■ Texto de origem
##########
Como surgiu o Código de Ética do Servidor do Poder Executivo do Estado de Goiás

Texto baseado em relatos do Controlador-Geral do Estado de Goiás, Henrique Ziller, que coordenou diretamente o processo da consulta pública do Código de Ética.


A história do atual Código de Ética começou com uma provocação.

Em 2019, a Controladoria-Geral do Estado de Goiás (CGE) organizou um evento para divulgar o recém aprovado Código de Ética do Poder Executivo de Goiás (Decreto nº 9.423, de 10 de abril de 2019).

Um dos convidados foi o Professor Clóvis de Barros Filho. Reconhecido no cenário nacional, o jornalista, escritor, filósofo, palestrante e professor da Escola de Comunicação e Artes da USP lançou um desafio à CGE:

“Se um código de ética do servidor diz respeito às condutas dos servidores no trato com os cidadãos, não seria o caso de consultá-los para sabermos o que de fato eles esperam dessa reação?”

Nesta publicação, vamos resgatar o caminho da provocação do Professor à publicação do Decreto do novo Código de Ética do Estado de Goiás.

A provocação acertou em cheio a CGE

A provocação de Clóvis de Barros foi de grande valia para o surgimento do novo (e atual) Código de Ética e Conduta Profissional do Servidor e da Alta Administração da administração pública direta, autárquica e fundacional do Poder Executivo estadual.

Como o nome ficou grande para os propósitos desta publicação, vamos usar de agora em diante apenas “Código de Ética”.

O Código de Ética entrou em vigor com a publicação do Decreto nº 9.837, de 23 de março de 2021.

E o caminho sugerido pelo Professor Clóvis de Barros em sua provocação não foi ignorado: perguntar ao cidadão o que ele esperava dos servidores.

Fizemos uma consulta pública sobre o tema no período de 4 a 26 de novembro de 2019.

O questionário foi encaminhado por e-mail a mais de 36 mil usuários do sistema de Ouvidoria do Estado de Goiás. Foram recebidas 1.379 respostas.
##########
■ Itens

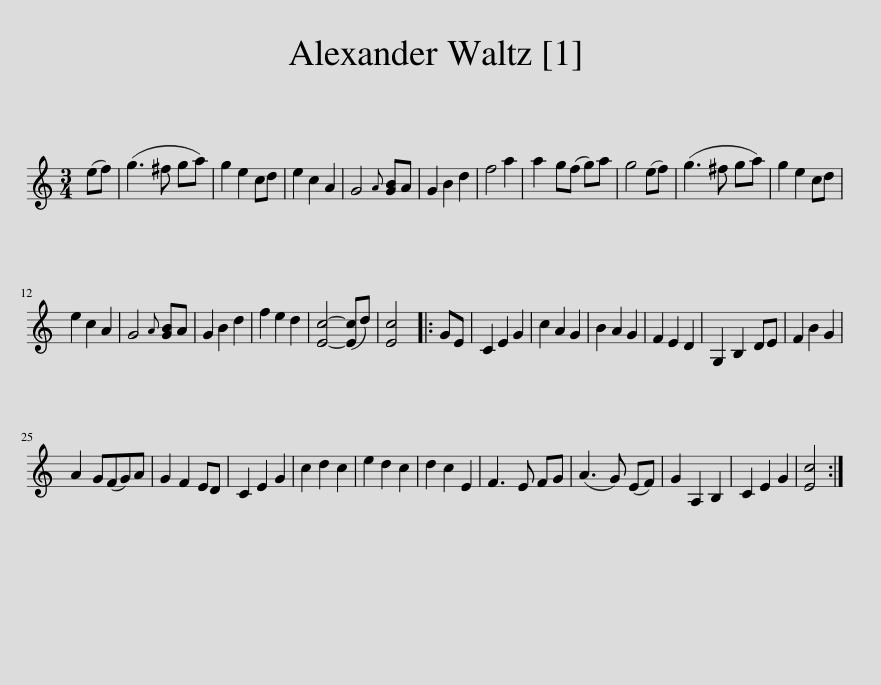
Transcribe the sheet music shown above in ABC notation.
##########
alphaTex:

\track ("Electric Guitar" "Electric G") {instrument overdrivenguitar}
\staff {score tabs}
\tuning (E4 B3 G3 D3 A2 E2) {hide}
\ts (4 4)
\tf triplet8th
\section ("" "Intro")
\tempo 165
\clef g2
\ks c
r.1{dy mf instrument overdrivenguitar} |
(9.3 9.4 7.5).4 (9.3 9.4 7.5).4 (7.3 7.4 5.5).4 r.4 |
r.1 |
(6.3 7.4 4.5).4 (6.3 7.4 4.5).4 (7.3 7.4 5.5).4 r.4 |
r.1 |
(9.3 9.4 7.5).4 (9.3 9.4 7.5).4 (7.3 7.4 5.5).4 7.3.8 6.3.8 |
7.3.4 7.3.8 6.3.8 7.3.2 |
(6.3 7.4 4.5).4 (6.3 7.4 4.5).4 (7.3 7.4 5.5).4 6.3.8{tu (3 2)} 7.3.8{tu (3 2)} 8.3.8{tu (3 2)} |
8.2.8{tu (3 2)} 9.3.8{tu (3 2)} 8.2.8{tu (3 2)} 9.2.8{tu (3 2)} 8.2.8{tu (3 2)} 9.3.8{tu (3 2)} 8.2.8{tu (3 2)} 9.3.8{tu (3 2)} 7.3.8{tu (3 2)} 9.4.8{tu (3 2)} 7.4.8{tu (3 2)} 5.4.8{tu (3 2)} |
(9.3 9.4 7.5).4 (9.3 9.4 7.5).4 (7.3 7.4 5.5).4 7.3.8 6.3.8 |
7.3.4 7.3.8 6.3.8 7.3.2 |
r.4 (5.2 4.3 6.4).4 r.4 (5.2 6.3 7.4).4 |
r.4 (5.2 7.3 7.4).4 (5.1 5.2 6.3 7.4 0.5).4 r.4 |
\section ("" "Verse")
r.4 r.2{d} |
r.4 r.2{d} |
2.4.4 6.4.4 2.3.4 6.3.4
##########
■ Tarefas escritas
**1)** De acordo com o texto sobre o Código de Ética de Goiás, quantas respostas a consulta pública recebeu?
**2)** Escreva a continuação do texto sobre o Código de Ética de Goiás, começando logo após a última frase dele.

■ Resultados por tarefa
**1)** 1.379 respostas.

**2)**
Segundo Henrique Ziller, que coordenou pessoalmente o processo de consulta pública, foi possível recolher “uma riquíssima coleção de informações em relação às perguntas abertas que fizemos. As perguntas fechadas foram de pouca valia.”

O que a consulta ajudou a identificar?

Após a coleta dos dados, fizemos a tabulação e interpretação das respostas. O trabalho não foi fácil, dadas as diferentes terminologias, à similaridade de conceitos e à dificuldade de estabelecer uma metodologia de classificação.

Mas a equipe da CGE se propôs a fazer isso sem muita afobação, ciente de que era muito boa a qualidade do material que se tinha em mãos.

Dessa forma, foi possível identificar:

  • qualidades desejadas e indesejadas;
  • comportamentos esperados e a evitar;
  • condutas inadequadas, presenciadas pelas pessoas que responderam à consulta.

Mas antes de falar um pouco mais sobre a metodologia da consulta pública, precisamos abrir um parêntesis para um acontecimento importante dessa história.

A experiência Dinamarca

No final do ano de 2019, a Transparência Internacional lançou o Programa de Cooperação para a Promoção da Integridade nos Estados. A ideia era incentivar o desenvolvimento e a implementação de Planos Estaduais de Integridade.

Um plano de integridade estabelece diretrizes, traça medidas e define ações para promover a ética, a transparência e a responsabilidade nas atividades de uma determinada organização.

Devido a importância do Programa, foram convidados inicialmente sete estados brasileiros, entre eles Goiás.

A primeira atividade foi uma viagem à Dinamarca, para conhecer a experiência do País, que ao longo de vários anos aparece como o de menor percepção no IPC (Índice de Percepção da Corrupção), produzido pela Transparência Internacional.

Uma surpresa na visita à Dinamarca

Ao contrário da expectativa da maior parte do grupo que participou da viagem, não foram os sistemas informatizados de gestão e controle, o modelo de promoção da transparência pública ou mesmo o sistema judiciário do País que nos foram apresentados como razões deste sucesso.

O que os expositores nos apresentaram foram valores sociais compartilhados. Isso mesmo, o compartilhamento nacional de valores era o elemento mais forte na produção do resultado de ética, transparência e controle.

A Confiança Social

Um dos valores que recebeu maior destaque foi o de “confiança social”.

A confiança é o elemento que produz uma sociedade na qual o bem comum e o interesse público são buscados e alcançados na execução das políticas públicas.

Estimular a confiança dos indivíduos uns nos outros é um processo que se estende para a confiança dos indivíduos nas instituições. Mas, claro, isso só funciona quando as instituições fazem jus a essa confiança.

Por esse motivo, a CONFIANÇA é um valor fundamental na construção de um Código de Ética.

Você acha as pessoas confiáveis?

A World Values Surveys (WVS) é uma rede global de Cientistas Sociais que estuda a variação dos valores e seu impacto na vida social e política.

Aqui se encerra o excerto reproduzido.